Thursday, February 9, 2012

Los Angeles Lakers 88, Boston 87 (Overtime)

[recap] [box score]

Losing to the Lakers always sucks. Losing to the Lakers at home is worse. Losing to the Lakers at home because we couldn't grab a couple loose balls is sleep-deprivingly frustrating.

Actually, we didn't lose because we couldn't grab a couple loose balls. We lost because we couldn't shoot -- just over 39 percent for the game -- and didn't attack the basket to try to get to the line. Particularly in the second half, with the Lakers sagging off of Rajon R-ndo as they have the last several seasons, the Celtics relied exclusively on jumpers, and paid the price.

The Lakers shot horribly, too, which is why we even had a chance to win the game. They missed a ton of open looks, as we did, and both tams played well enough defensively to win the game. But the Lakers got the loose balls when it mattered:

* After Boston had retaken the lead late in the fourth, the Celtics forced Pau Gasol into a long three from the right corner, which he missed. But Andrew Bynum was there for the putback and the foul, converting the free throw to put the visitors up one.
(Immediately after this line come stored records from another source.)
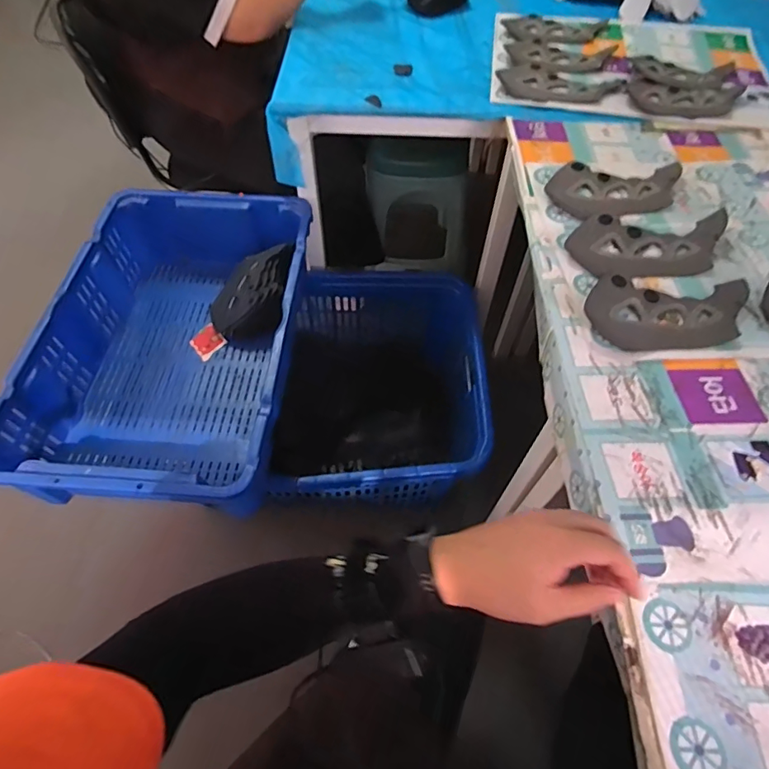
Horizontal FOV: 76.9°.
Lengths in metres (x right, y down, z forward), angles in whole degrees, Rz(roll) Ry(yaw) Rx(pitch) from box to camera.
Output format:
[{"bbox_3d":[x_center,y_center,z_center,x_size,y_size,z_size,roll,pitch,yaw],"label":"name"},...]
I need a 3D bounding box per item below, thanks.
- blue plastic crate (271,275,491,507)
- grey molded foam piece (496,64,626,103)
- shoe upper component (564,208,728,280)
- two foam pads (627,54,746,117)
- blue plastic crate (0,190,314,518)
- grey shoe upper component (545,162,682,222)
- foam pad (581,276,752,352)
[{"bbox_3d":[-0.018,-0.002,1.121,0.451,0.244,0.577,3,57,1],"label":"blue plastic crate"},{"bbox_3d":[0.324,-0.554,0.890,0.227,0.009,0.113,2,57,-1],"label":"grey molded foam piece"},{"bbox_3d":[0.355,-0.197,0.654,0.214,0.028,0.117,-5,58,-5],"label":"shoe upper component"},{"bbox_3d":[0.557,-0.557,0.900,0.189,0.017,0.216,17,59,9],"label":"two foam pads"},{"bbox_3d":[-0.383,-0.083,0.928,0.421,0.176,0.654,4,57,1],"label":"blue plastic crate"},{"bbox_3d":[0.350,-0.297,0.728,0.212,0.014,0.112,-8,58,-7],"label":"grey shoe upper component"},{"bbox_3d":[0.352,-0.090,0.591,0.210,0.014,0.109,0,58,-2],"label":"foam pad"}]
* Ray Allen gave Boston the lead with a three-pointer with 1:07 left, and after an exchange of empty possessions -- a missed jumper by Kevin Garnett and a horrific three-pointer from Metta World Peace (where was that in Game 7 of the 2010 Finals when we needed it?) -- LA had the ball with 30 seconds to go. Steve Blake drove, stopped at the foul line, passed up a shot, before throwing a terrible pass into the post. It was knocked away, and anyone of three Celtics could have grabbed it. They didn't, though, and Blake, following up on his pass, snatched it.

* Blake got the ball to Kobe Bryant, who missed a jumper, but Gasol was there for the tip and the tie. Overtime.
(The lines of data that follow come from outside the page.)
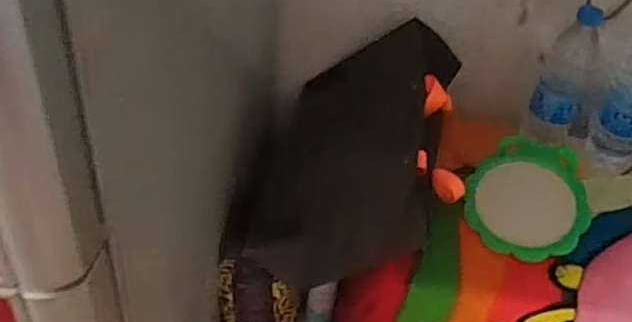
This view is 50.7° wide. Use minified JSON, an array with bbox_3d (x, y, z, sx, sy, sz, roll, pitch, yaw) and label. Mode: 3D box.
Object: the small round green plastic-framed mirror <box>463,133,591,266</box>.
[{"bbox_3d":[0.274,0.047,0.856,0.162,0.022,0.162,-3,60,5],"label":"small round green plastic-framed mirror"}]

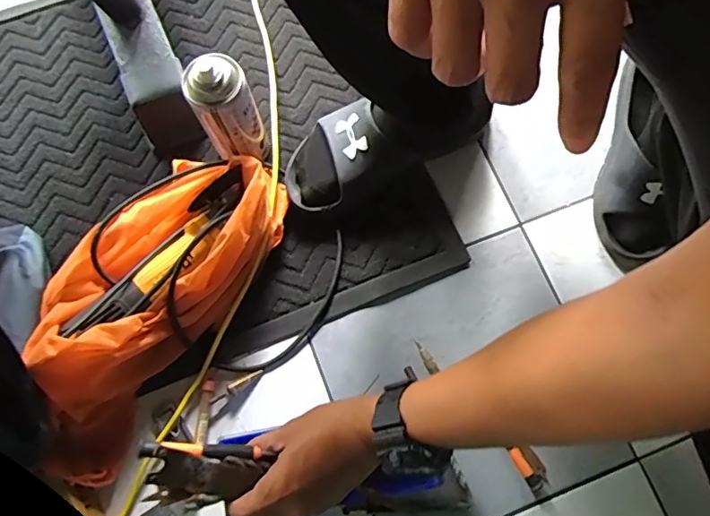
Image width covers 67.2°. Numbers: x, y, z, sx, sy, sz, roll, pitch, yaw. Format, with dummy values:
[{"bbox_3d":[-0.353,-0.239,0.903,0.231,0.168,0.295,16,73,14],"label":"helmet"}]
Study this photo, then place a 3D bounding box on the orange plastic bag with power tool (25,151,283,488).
[{"bbox_3d":[-0.239,0.036,0.591,0.170,0.123,0.388,32,77,8],"label":"orange plastic bag with power tool"}]

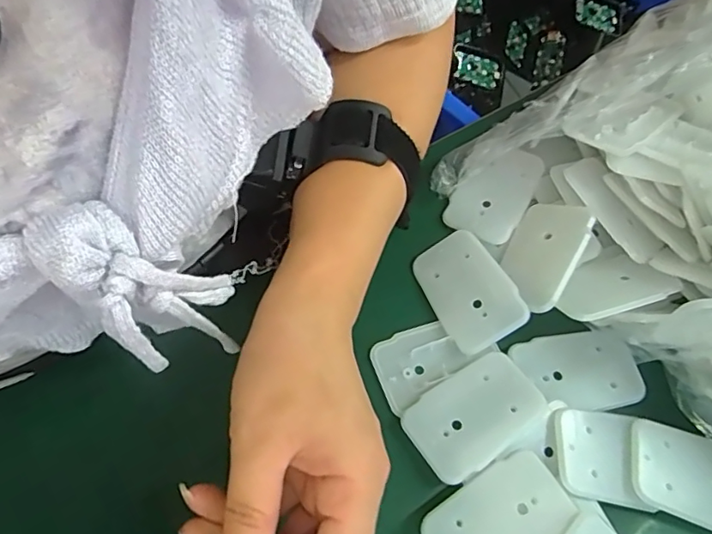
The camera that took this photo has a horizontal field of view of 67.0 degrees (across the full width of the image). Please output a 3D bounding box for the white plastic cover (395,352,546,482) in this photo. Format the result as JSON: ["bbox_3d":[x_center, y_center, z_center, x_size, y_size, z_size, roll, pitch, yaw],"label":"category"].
[{"bbox_3d":[0.060,0.074,0.274,0.067,0.004,0.043,-29,70,-16],"label":"white plastic cover"}]

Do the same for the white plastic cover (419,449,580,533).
[{"bbox_3d":[0.066,0.118,0.247,0.067,0.005,0.043,-30,70,-16],"label":"white plastic cover"}]

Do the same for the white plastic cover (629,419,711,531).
[{"bbox_3d":[0.165,0.102,0.261,0.061,0.007,0.042,18,65,5],"label":"white plastic cover"}]

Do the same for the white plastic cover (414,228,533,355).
[{"bbox_3d":[0.063,0.012,0.308,0.043,0.004,0.069,-36,57,9],"label":"white plastic cover"}]

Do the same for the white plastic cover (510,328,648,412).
[{"bbox_3d":[0.119,0.055,0.288,0.063,0.007,0.041,-4,65,-6],"label":"white plastic cover"}]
* The Lakers got the first four points of overtime, holding the Celtics scoreless for the first half of the extra period. Pierce brought us back, hitting a foul-line jumper and then a three with 90 seconds to go. Kobe again missed a jumper, but Bynum was there for the tip-in. The Lakers would go scoreless on their final two possessions, but Boston came up empty in its last three, and the Lakers won.

Boston had plenty of chances on the offensive end to win the game. At the end of regulation, Doc drew up the predictable 2-3 pick-and-roll with Pierce and Allen. Allen was free, but Pierce hesitated on the pass and the ball ended up in the hands of Mickael Pietrus, who had no choice but to throw up a 35-footer.
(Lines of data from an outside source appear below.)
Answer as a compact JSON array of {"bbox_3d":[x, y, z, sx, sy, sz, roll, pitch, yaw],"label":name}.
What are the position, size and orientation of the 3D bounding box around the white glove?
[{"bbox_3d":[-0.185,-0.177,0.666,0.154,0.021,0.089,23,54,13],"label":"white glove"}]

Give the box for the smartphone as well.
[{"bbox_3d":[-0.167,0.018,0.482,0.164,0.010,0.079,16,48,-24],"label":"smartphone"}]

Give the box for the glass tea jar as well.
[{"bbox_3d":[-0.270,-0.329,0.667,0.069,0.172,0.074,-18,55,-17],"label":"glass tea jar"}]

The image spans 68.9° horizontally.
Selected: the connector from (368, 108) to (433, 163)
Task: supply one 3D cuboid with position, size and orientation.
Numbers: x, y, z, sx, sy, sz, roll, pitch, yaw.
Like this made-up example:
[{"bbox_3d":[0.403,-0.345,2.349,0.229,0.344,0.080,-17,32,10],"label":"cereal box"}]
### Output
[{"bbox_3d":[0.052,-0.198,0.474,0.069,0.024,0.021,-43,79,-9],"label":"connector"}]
* On the final possession of the game, Doc iso'd Pierce against World Peace, who has guarded Pierce well since he was known as Ron Artest. Pierce got off a decent look at a mid-range jumper, but it missed by a hair, bouncing softly of the front of the rim and the backboard into the waiting hands of Allen, who had pushed aside Blake as the shot went up. The Lakers' length would save them one last time, however, as Gasol came over and blocked Allen's putback as time expired.

The Celtics haven't beaten the Lakers in Boston in the regular season since 2007, with three of those four losses coming by a single point. The last time the Celtics beat LA on the parquet was, of course, June 13, 2010, Game 5 of the NBA Finals. Boston led the series three games to two and headed west brimming with confidence, a win away from yet another banner.

Things sure have changed since then. Kendrick Perkins, whose knee injury probably cost us the 2010 title, is gone, shipped to Oklahoma City at last year's trade deadline. Boston went down fighting to Miami in the second round of last year's playoffs, a five-game series that signaled a changing of the guard in the East. The Lakers, for their part, embarrassed themselves in getting swept by the Mavs last year, then lost key bench players in the offseason and didn't replace them. Neither team has been very impressive this season.

Yes, things are different. In past years, games like this really bugged me, not only because I hate the Lakers, but because I always had it in my mind that we might see them down the road. I'd worry for days afterward about what we'd do if they ever made Bynum and Gasol the focal point of their offense, or why R-ndo attacks their sagging defense some nights and disappears on others.

Now, there are no such worries. Neither team looks to be championship-caliber; the playoffs, for both, are not even a sure thing. And yet the loss still eats at me, and not just because I live among Lakers fans. There are a lot of games in an NBA season, but this one always means a little bit more. So the way we lost Thursday night eats at me. The fact that the offense slogged down in the second half eats at me. It gnaws at me that Doc sat Ray for so long, and that he didn't at least try Pierce on Kobe when Bryant got hot in the third quarter. (Though Ray did pretty well, all things considered; Kobe just hit some very tough shots.)

But we soldier on, across to the border to Toronto to face the Raptors in the second half of the back-to-back. Should be an easy win, under normal circumstances. But after all the minutes tonight and the letdown of letting this one slip away, it's going to take a particularly focused effort.